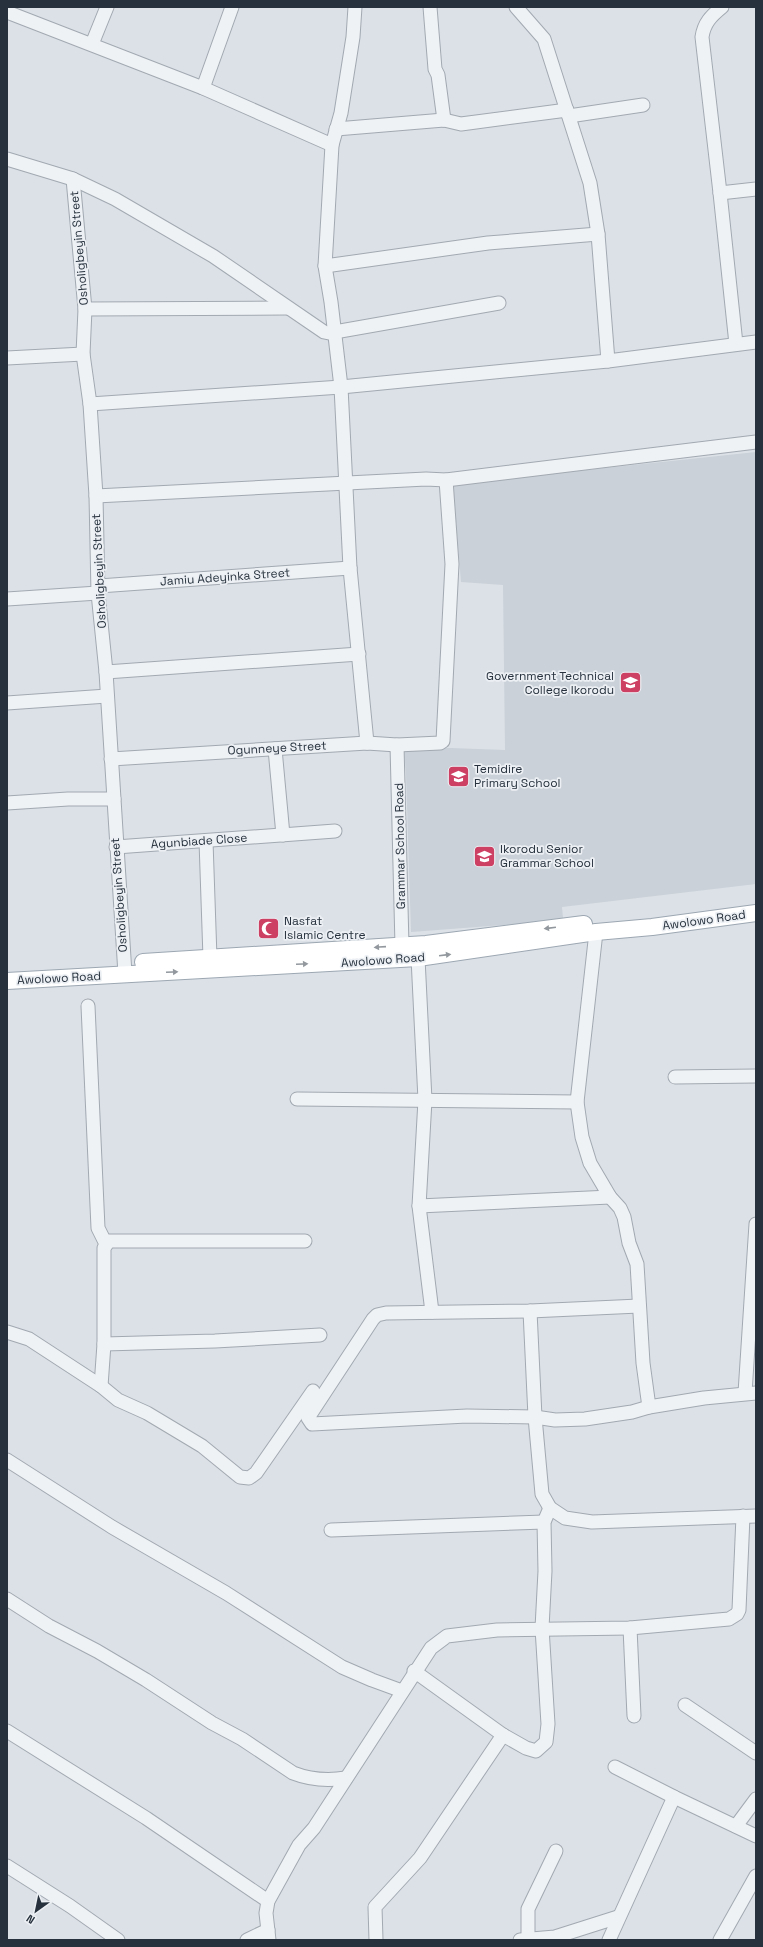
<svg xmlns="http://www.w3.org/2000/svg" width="763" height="1947" font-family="'Space Grotesk',sans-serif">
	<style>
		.built { fill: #cad1d8 }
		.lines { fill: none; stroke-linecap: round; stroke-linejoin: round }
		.minor-casing { stroke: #a2a9b1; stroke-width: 15 }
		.major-casing { stroke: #9ca7b2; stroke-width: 18 }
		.minor { stroke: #eff2f5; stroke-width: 13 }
		.major { stroke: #fff; stroke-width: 16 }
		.oneway { fill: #92989e }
		.labels { text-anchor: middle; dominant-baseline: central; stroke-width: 3.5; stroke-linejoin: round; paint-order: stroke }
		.street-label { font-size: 12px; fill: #26313d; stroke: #ecf0f4 }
		.poi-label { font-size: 12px; fill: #26313d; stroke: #ecf0f4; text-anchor: start }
	</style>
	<rect width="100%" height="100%" fill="#dce1e7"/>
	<polygon class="built" points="756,452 756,884 562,907 563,918 515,924 411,932 406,774 404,748 451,748 505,750 503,585 461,582 453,484"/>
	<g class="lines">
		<defs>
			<g id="minor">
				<polyline points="355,7 353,37 341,113 332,145 325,266 331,302 341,387 350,568 367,743"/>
				<polyline points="430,7 435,69 438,75 444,120"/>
				<polyline points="516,7 544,39 590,183 598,234 608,361"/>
				<path d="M722,7C711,16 704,23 702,37L720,193L736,344"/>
				<polyline points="7,12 203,88 332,145"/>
				<polyline points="92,44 107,7"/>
				<polyline points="203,88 232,7"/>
				<polyline points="569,116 643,105"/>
				<polyline points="336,129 444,120 461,124 567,110"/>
				<polyline points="7,159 73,179 115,199 213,256 324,332 329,333 499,303"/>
				<polyline points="73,179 85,309 83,354 90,404 96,496 98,593 106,672 125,974"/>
				<polyline points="720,193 756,189"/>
				<polyline points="325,266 488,243 598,234"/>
				<polyline points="85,309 287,308"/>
				<polyline points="7,358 83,354"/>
				<polyline points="90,404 341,387 608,361 756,342"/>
				<polyline points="96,496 426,479 446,480 756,442"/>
				<polyline points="99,586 350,568"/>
				<polyline points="7,599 98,593"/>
				<polyline points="106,672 359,654"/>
				<polyline points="7,703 107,696"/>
				<polyline points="397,745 402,946"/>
				<polyline points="275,749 283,835"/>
				<polyline points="111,759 367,743 397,745 440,743 443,741 452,564 446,480"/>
				<polyline points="7,803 68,799 114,799"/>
				<polyline points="206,841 210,958"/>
				<polyline points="116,847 335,831"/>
				<polyline points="596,932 577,1102 582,1137 590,1163 610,1197 620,1208 624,1217 629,1243 637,1264 643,1363 649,1407"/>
				<polyline points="418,958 425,1100 419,1206 432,1312"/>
				<polyline points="88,1006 98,1228 106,1244"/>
				<polyline points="675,1077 756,1076"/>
				<polyline points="297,1099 577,1102"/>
				<polyline points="419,1206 610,1197"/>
				<polyline points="639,1306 530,1311 386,1313 377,1315 373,1319 308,1418 312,1424 467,1416 535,1417 555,1420 585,1419 632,1412 649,1407 704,1398 756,1393"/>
				<polyline points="530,1311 535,1417 542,1494 550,1508 565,1518 592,1522 756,1516"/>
				<polyline points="7,1332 29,1339 101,1386 118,1400 147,1413 202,1446 240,1477 249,1478 256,1473 313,1391"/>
				<polyline points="104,1344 215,1341 320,1335"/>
				<polyline points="101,1386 104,1344 104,1248 109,1241 305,1241"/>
				<polyline points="745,1393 756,1224"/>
				<polyline points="7,1460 112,1527 226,1593 342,1667 372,1680 402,1691"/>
				<polyline points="331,1530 544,1522"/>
				<path d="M7,1599L49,1626L97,1651L146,1680L212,1723L242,1739L293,1773C311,1780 327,1781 346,1778"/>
				<polyline points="630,1628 634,1716"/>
				<polyline points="414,1671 503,1735 526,1748 536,1751 546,1742 548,1724 542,1628 545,1571 544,1522 550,1508"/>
				<polyline points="685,1705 756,1753"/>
				<polyline points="7,1731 146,1818 268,1901"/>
				<polyline points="615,1767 674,1797 756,1836"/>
				<polyline points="736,1826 756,1799"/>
				<polyline points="7,1866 70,1906 118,1940"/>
				<polyline points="528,1938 528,1909 556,1851"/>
				<polyline points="247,1940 268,1930"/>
				<polyline points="269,1940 266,1913 268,1901 299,1845 314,1828 431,1648 447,1636 497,1630 630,1628 729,1619 737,1614 739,1610 743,1516"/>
				<polyline points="376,1940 375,1907 420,1858 503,1735"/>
				<polyline points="520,1940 555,1937 618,1917"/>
				<polyline points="609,1940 674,1797"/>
				<polyline points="720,1940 756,1876"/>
			</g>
			<g id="major">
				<polyline points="143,962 426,944 584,924"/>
				<polyline points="7,981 418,958 596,932 652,927 756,913"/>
			</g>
		</defs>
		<use href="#minor" class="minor-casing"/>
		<use href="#major" class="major-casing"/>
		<use href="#minor" class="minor"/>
		<use href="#major" class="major"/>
	</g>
	<defs><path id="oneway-solid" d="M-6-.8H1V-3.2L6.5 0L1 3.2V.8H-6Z"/></defs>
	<g class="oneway">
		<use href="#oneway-solid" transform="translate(550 928) rotate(173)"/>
		<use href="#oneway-solid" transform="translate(380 947) rotate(176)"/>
		<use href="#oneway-solid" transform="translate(445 955) rotate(-7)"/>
		<use href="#oneway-solid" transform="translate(302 964) rotate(-3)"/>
		<use href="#oneway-solid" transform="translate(172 972) rotate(-3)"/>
	</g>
	<defs>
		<symbol id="school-square" viewBox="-11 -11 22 22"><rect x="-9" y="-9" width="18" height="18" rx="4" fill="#cd4064" stroke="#ecf0f4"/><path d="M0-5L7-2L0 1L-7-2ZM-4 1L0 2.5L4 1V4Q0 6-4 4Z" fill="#fff"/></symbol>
		<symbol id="mosque-square" viewBox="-11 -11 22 22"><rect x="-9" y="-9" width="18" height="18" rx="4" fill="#cd4064" stroke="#ecf0f4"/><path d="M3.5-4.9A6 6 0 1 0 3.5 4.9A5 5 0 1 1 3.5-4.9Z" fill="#fff"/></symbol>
	</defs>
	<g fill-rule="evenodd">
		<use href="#school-square" x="618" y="670" width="25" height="25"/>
		<use href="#school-square" x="446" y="764" width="25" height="25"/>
		<use href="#school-square" x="472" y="844" width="25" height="25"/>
		<use href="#mosque-square" x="256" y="916" width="25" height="25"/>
	</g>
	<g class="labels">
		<g class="street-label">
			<text transform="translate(79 248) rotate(-95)">Osholigbeyin Street</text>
			<text transform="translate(99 571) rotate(-93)">Osholigbeyin Street</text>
			<text transform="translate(225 577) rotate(-4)">Jamiu Adeyinka Street</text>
			<text transform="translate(277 748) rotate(-3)">Ogunneye Street</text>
			<text transform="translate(199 841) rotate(-4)">Agunbiade Close</text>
			<text transform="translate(400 846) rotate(-91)">Grammar School Road</text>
			<text transform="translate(119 895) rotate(-94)">Osholigbeyin Street</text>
			<text transform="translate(704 920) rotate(-8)">Awolowo Road</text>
			<text transform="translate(383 960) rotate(-4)">Awolowo Road</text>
			<text transform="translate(59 978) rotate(-3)">Awolowo Road</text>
		</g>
		<g class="poi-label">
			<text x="614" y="676" text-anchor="end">Government Technical<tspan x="614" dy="14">College Ikorodu</tspan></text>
			<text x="474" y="769">Temidire<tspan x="474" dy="14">Primary School</tspan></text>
			<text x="500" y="849">Ikorodu Senior<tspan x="500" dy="14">Grammar School</tspan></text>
			<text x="284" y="921">Nasfat<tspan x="284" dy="14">Islamic Centre</tspan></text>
		</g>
	</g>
	<rect width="763" height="1947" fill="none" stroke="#26313d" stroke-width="16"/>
	<g transform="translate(36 1911) rotate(213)" stroke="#ecf0f4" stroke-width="3" paint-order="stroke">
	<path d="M0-3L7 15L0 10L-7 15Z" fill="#26313d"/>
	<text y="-6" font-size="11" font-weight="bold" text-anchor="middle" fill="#26313d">N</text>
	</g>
</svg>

····················

What to produce: Go through the records above and return each line in which the word "lines" occurs.

Your response:
		.lines { fill: none; stroke-linecap: round; stroke-linejoin: round }
	<g class="lines">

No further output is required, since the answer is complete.